───── Material supplied

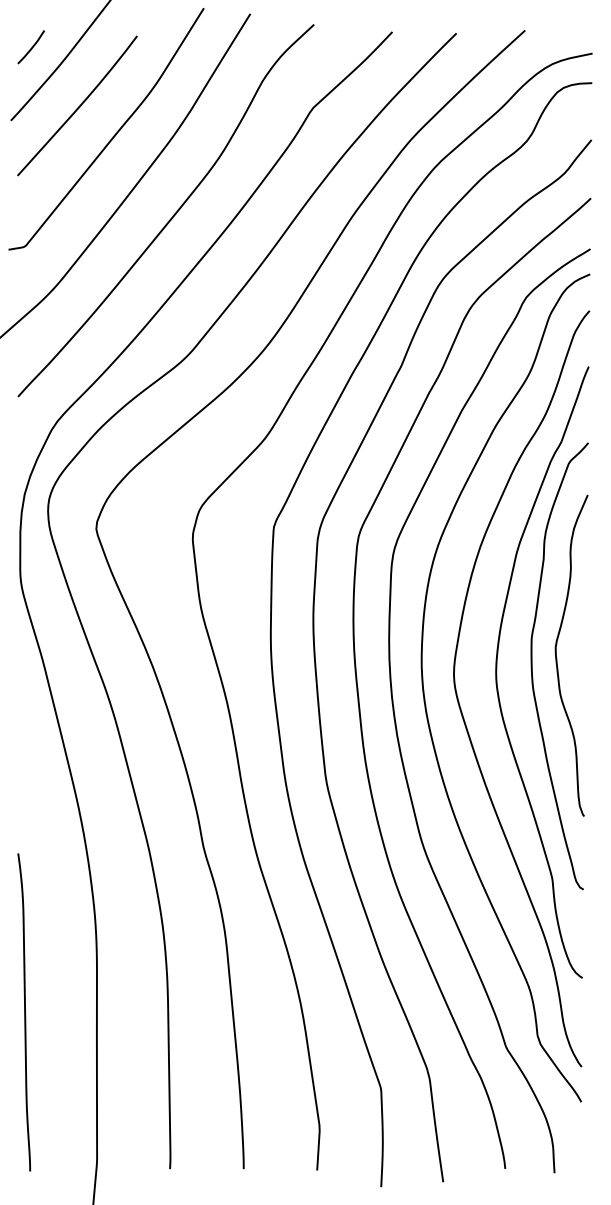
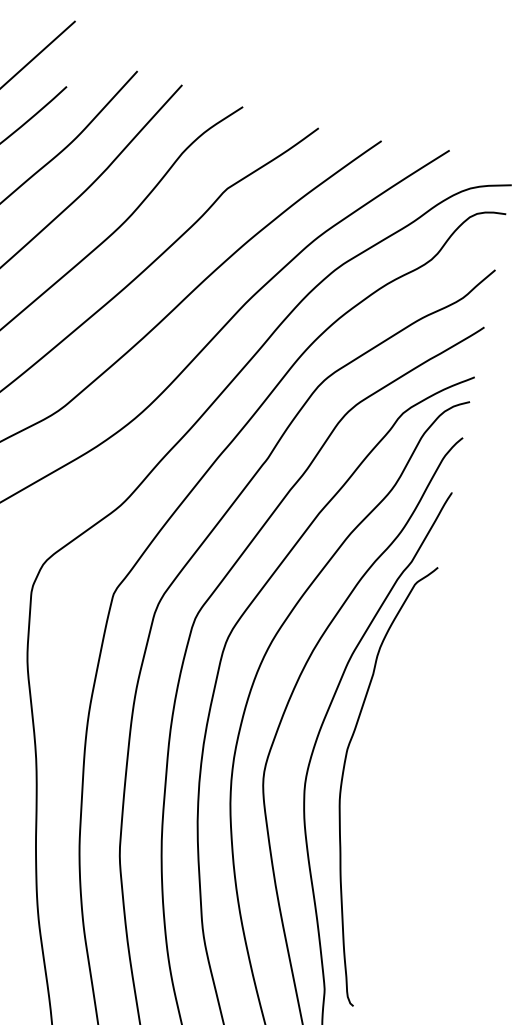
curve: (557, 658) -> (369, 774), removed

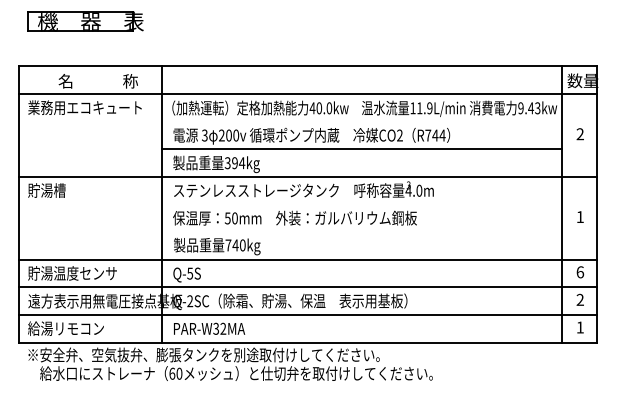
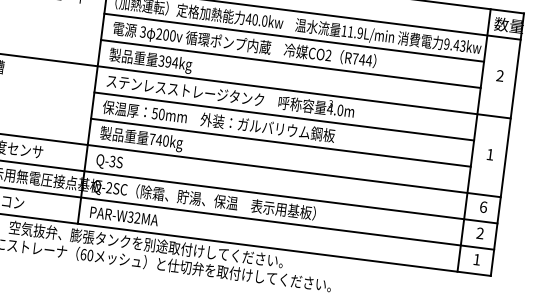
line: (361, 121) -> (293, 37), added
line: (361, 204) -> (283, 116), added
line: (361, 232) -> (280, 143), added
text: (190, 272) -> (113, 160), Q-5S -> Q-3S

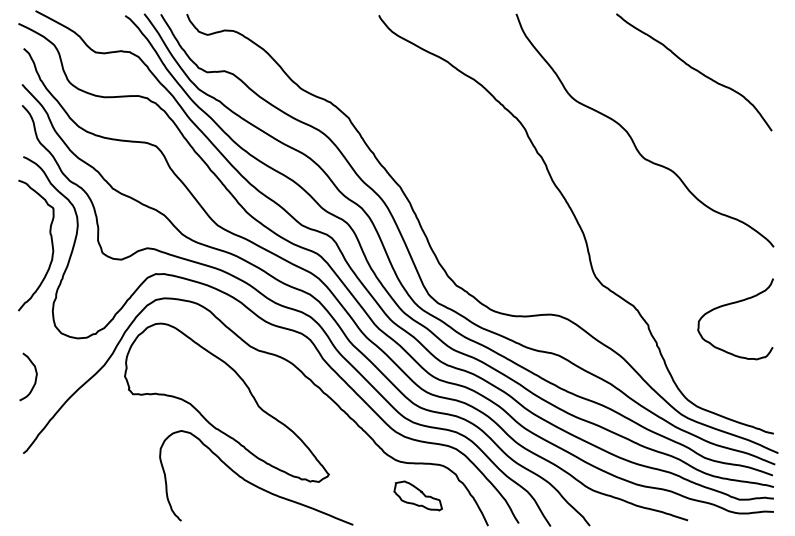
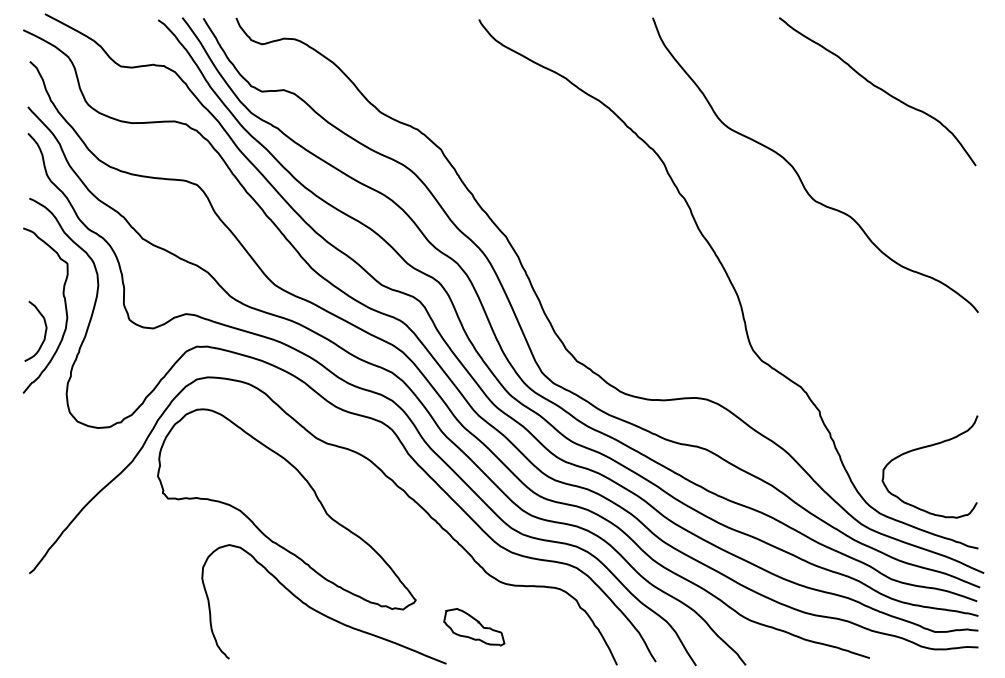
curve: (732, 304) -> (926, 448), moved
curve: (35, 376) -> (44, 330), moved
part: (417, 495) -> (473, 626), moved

──────────

[Work instructions] Filter the listing above so that only lines holding the word "curve" remain, and report those lines.

[Written answer]
curve: (557, 658) -> (369, 774), removed
curve: (732, 304) -> (926, 448), moved
curve: (35, 376) -> (44, 330), moved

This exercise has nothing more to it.